As Maria Sadowsky, homicide detective assigned to the Sarah Dockerty case went over the coroner’s results, she wondered whether it was coincidental inconsequential or pertinent that the victim visited a women’s shelter a week before her death.
She’d moved to Rock City a year ago from out of state and lived on her own. An accountant at Fritz Department Store since her arrival, her boss Darrel Means, explained she’d been an incredible asset and he was delighted to have found and hired her and she would be sorely missed. When pressed for more information he’d indicated he didn’t know much about her private life, only that she arrived on time, left on time, did an exceptional job. He hadn’t noticed her interact much with the rest of the staff.
For all tense and purpose, she lived quietly, off-radar as it were. She didn’t appear to have any close friends and her co-workers said she was friendly, but always had a ready excuse as to why she couldn’t party. That raised questions for Sadowsky. Why would a lovely young woman (no more than 25) with a good-paying job as an accountant, living in a nice location decide to live such a lonely existence? As far as she could surmise, there wasn’t a boyfriend or husband in the picture and she didn’t date (several had tried) and she’d graciously turned them all down.
The victim, Sarah Dockerty, had been a looker with natural blond hair and bright blue eyes. The hair had been dyed a red-brown mix, and according to the autopsy she’d worn coloured contact lenses; her eyes were dove gray. Her obvious intent was downplaying her looks and in that, she hadn’t succeeded; her bone structure, her delicate but toned build were excellent.
Her neighbours couldn’t supply much information either, other than she was quiet, pleasant, greeted them in passing, but nothing more involved or intimate than that.
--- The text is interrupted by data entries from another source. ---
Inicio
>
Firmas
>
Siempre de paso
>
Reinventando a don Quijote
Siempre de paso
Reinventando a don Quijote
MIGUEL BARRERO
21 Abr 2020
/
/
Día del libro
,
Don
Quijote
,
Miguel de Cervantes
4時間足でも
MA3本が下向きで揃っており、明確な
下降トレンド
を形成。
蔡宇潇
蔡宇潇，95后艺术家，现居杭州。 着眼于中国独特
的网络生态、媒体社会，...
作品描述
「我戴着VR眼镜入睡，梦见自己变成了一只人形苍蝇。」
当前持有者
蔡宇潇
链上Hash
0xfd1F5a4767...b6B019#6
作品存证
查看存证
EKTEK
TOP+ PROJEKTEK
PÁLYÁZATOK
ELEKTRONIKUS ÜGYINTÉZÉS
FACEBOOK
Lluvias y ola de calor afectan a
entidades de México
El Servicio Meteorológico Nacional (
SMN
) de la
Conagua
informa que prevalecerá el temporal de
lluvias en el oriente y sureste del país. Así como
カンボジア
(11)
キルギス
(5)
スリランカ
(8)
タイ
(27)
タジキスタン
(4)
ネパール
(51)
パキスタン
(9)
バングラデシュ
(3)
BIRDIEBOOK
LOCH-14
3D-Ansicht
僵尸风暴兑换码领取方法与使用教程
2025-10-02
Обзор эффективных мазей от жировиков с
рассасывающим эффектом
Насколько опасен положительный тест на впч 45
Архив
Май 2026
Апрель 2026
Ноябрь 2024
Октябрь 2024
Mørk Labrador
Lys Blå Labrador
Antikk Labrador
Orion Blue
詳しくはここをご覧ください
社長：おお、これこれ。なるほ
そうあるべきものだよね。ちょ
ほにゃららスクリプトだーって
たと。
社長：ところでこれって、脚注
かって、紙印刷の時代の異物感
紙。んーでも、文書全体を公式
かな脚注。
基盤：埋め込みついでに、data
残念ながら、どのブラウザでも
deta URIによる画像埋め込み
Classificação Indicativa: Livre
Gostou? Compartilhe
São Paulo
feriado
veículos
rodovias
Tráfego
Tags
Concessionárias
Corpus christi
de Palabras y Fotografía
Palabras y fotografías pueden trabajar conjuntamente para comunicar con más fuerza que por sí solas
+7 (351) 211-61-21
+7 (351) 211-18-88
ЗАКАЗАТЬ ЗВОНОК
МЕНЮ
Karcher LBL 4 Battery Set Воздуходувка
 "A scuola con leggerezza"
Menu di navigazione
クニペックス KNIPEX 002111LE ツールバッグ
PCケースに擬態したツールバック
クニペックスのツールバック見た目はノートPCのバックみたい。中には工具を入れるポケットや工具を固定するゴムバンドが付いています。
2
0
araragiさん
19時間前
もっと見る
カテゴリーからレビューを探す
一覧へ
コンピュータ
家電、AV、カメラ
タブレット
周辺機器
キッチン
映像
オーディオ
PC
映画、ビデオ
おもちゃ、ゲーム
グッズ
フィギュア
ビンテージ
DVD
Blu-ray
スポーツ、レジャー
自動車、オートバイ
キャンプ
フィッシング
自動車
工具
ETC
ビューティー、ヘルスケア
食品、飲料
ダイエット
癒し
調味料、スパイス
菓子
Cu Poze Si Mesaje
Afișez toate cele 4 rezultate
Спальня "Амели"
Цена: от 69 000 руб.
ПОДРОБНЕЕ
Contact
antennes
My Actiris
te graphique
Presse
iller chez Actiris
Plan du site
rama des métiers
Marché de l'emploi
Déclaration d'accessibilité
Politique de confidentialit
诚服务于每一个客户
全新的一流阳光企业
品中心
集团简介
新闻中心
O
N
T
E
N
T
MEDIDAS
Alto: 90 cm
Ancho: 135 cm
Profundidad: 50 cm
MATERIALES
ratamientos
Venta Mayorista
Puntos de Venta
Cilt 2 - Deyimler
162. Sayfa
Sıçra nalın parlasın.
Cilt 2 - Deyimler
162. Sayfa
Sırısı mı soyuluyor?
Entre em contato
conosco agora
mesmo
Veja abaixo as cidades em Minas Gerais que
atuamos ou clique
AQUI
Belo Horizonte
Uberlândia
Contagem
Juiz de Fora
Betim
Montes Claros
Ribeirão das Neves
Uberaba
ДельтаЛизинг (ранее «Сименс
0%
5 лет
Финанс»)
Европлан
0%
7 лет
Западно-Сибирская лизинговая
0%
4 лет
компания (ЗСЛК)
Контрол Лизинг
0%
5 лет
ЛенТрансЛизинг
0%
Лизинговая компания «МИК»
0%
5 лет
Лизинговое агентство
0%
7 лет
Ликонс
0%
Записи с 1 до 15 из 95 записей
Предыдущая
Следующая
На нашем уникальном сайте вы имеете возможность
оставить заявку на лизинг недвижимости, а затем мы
Consequently, the only way to learn more about the deceased woman and who might have wished her harm was a determined search of her background. From the moment she’d arrived in Rock City, she’d gone into hiding. Why? Sarah Dockerty had determinedly flown solo. More than ever, Sadowsky was leaning toward the woman’s past holding clues that led to her demise. What they were and how important remained to be seen.
Sadowsky had phoned the police department in Merville, the last known address she could find for Dockerty and had spoken to a Constable Mears who asked pointed questions. She was more than a little surprised by the type of questions and his interest.
Two days went by as she collected more information when a man was shown to her desk and stood waiting for her to look up. When she did, she noticed a blond blue eyed male approximately six feet tall looking expensively groomed from his polished shoes to expensive suit and stylish haircut.
“Yes, can I help you?”
“I’m in two minds, yes and no.”
“Cryptic,” Sadowsky responded, “have a seat.”
“One half of me is praying I’m wrong, the other looking for answers and hoping they don’t match.”
He opened his wallet and handed a photo across which Sadowsky took. “You are?”
“Mears, we spoke on the phone.”
“Ah, I see.”
“I’m afraid you may not want to hear the answer I have for you then. This is unfortunately, the woman laying in the morgue, known as Sarah Dockerty.”
“Damn it!” he nearly exploded. “That’s what I was afraid of.”
“So, fill me in.” Sadowsky sat back in her chair and waited.
Following a heart-felt sigh, Mears did. Apparently, the woman was an important part of an investigation he headed which, if completed would see a gang of several dozen loan-sharks jailed. She had been the accountant for their firm until she realized what and who they were. After contacting the police, providing information that would jail the lot of them, she’d been moved until the trial. Originally, they had planned on placing her in a safe house, but the tentacles of the organization were far reaching and it was decided to move her out of state. The only one, as far as he was aware, that knew of her identity and location was himself and the lawyer on the case.
“I’d say you have a leak somewhere.”
“It would seem so. Can you tell me more about what happened?”
Sadowsky filled him in, gave him the entire low-down. “So you must have some ideas about who did this, or at wanted it done.”
“Unfortunately for you I do but I can’t release that information at the moment. We’re at a tipping point in the case; Sarah Dockerty’s death complicates this and if I can’t find the remaining evidence she had, will lose the case.”
“Nothing says we can’t work together on this. I certainly don’t have a problem, particularly if it leads to her murderer.”
The deal was sealed, she’d take him over all the information relating to the victim,and he’d provide as much information about the possible murderer and his henchmen.